▶ **WORK TASK**
Carry on the passage on generalized additive models in R, starting after its last sentence.
---- PASSAGE TO READ
Generalized additive models in R

 

GAMs in R are a nonparametric extension of GLMs, used often for the case when you have no a priori reason for choosing a particular response function (such as linear, quadratic, etc.) and want the data to 'speak for themselves'.  GAMs do this via a smoothing function, similar to what you may already know about locally weighted regressions.  GAMs take each predictor variable in the model and separate it into sections (delimited by 'knots'), and then fit polynomial functions to each section separately, with the constraint that there are no kinks at the knots (second derivatives of the separate functions are equal at the knots).  The number of parameters used for such fitting is obviously more than what would be necessary for a simpler parametric fit to the same data, but computational shortcuts mean the model degrees of freedom is usually lower than what you might expect from a line with so much 'wiggliness'.  Indeed this is the principal statistical issue associated with GAM modeling: minimizing residual deviance (goodness of fit) while maximizing parsimony (lowest possible degrees of freedom).  Since the model fit is based on deviance/likelihood, fitted models are directly comparable with GLMs using likelihood techniques (like AIC) or classical tests based on model deviance (Chi-squared or F tests, depending on the error structure).  Even better, all the error and link structures of GLMs are available in GAMs (including poisson and binomial), as are the standard suite of lm or glm attributes (resid, fitted, summary, coef, etc.).  A principal reason why GAMs are often less preferred than GLMs is that the results are often difficult to interpret because no parameter values are returned (although significance tests of each term are).  They can be very good for prediction/interpolation, as well as exploratory analyses about the functional nature of a response.  Some researchers examine the shape of a curve with GAMs, then reconstruct the curve shape parametrically with GLMs for model building.
--------
---- INFORMATION SUPPLIED
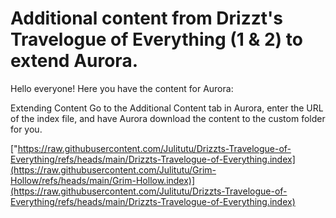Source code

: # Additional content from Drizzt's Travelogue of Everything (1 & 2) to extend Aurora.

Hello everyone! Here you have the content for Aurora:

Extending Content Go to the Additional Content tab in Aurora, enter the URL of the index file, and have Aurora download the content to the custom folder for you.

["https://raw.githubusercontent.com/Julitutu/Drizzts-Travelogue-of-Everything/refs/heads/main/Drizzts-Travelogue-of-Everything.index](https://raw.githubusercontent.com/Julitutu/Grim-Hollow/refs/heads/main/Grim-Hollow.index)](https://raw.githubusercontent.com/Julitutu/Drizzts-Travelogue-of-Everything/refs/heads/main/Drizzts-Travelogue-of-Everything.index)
--------
---- INFORMATION SUPPLIED
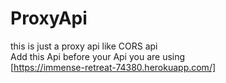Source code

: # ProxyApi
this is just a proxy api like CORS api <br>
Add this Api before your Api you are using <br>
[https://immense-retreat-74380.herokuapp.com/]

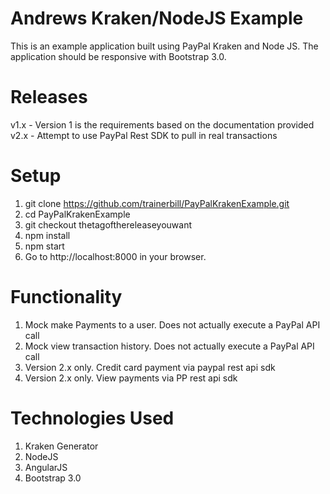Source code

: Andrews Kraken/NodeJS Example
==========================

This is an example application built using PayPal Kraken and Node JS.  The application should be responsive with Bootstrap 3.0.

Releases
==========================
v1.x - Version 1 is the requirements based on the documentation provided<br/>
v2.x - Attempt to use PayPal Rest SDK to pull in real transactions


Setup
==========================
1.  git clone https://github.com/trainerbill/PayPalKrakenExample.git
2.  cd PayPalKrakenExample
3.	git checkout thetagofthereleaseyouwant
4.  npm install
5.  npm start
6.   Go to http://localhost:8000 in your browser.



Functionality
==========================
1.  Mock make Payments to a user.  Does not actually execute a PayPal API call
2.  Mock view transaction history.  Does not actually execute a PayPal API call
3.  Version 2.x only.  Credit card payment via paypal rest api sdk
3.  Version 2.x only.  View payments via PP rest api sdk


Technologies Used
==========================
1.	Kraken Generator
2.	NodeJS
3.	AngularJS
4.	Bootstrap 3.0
--------
---- INFORMATION SUPPLIED
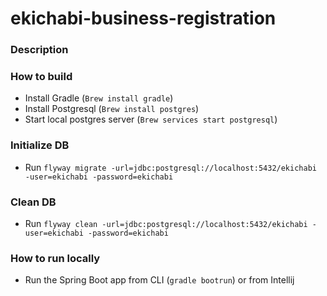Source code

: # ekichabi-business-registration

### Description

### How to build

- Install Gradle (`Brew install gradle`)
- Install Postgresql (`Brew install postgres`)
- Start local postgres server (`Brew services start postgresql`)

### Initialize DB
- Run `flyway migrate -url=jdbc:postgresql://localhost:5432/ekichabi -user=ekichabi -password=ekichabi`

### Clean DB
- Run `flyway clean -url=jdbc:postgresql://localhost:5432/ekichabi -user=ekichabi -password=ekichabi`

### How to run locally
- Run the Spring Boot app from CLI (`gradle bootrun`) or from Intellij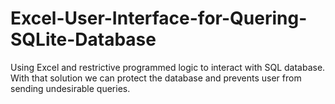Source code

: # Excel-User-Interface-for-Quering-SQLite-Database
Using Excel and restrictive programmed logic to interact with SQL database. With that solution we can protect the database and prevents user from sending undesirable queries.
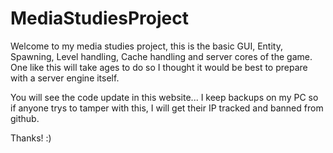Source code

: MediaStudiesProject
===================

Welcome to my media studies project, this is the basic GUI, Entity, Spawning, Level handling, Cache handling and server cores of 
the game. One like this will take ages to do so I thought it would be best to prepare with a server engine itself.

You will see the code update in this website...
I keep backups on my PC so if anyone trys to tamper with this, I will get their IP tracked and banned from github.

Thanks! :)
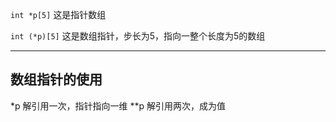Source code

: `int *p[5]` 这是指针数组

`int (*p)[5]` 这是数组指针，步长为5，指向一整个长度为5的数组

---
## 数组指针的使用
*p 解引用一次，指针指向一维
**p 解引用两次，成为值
--------
▶ **WRITTEN REPLY**
            There are two common implementations of GAMs in R.  The older version (originally made for S-PLUS) is available as the 'gam' package by Hastie and Tibshirani.  The newer version that we will use below is the 'mgcv' package from Simon Wood.  The basic modeling procedure for both packages is similar (the function is gam for both; be wary of having both libraries loaded at the same time), but the behind-the-scenes computational approaches differ, as do the arguments for optimization and the model output.  Expect the results to be slightly different when used with the same model structure on the same dataset.

Let's first examine output from the built-in function loess, which is a locally weighted polynomial regression.  This time we'll try modeling yellow birch, and we'll include plots of birch absences.

dat = read.csv(file.choose())     #grab the treedata.csv file

dat2 = subset(dat,dat$species=="Betula alleghaniensis")   #a yellow birch subset

b.plots = unique(as.character(dat2$plotID)) #plots with birch

u.plots = unique(as.character(dat$plotID)) #all plots

nob.plots = u.plots[is.element(u.plots,b.plots)==F] #plots without birch

dat3 = subset(dat,is.element(as.character(dat$plotID),nob.plots)) #datast of no birch

dat4 = subset(dat3,duplicated(dat3$plotID)==F)  #one row per plot

dat4$cover = 0     #cover of birch is zero in these plots

dat5 = rbind(dat2,dat4) #new dataframe of presences and absences

As from last time, dat5 is our new data frame with both presences and absences, this time for yellow birch.

ls1 = loess(cover>0~elev,data=dat5)

summary(ls1)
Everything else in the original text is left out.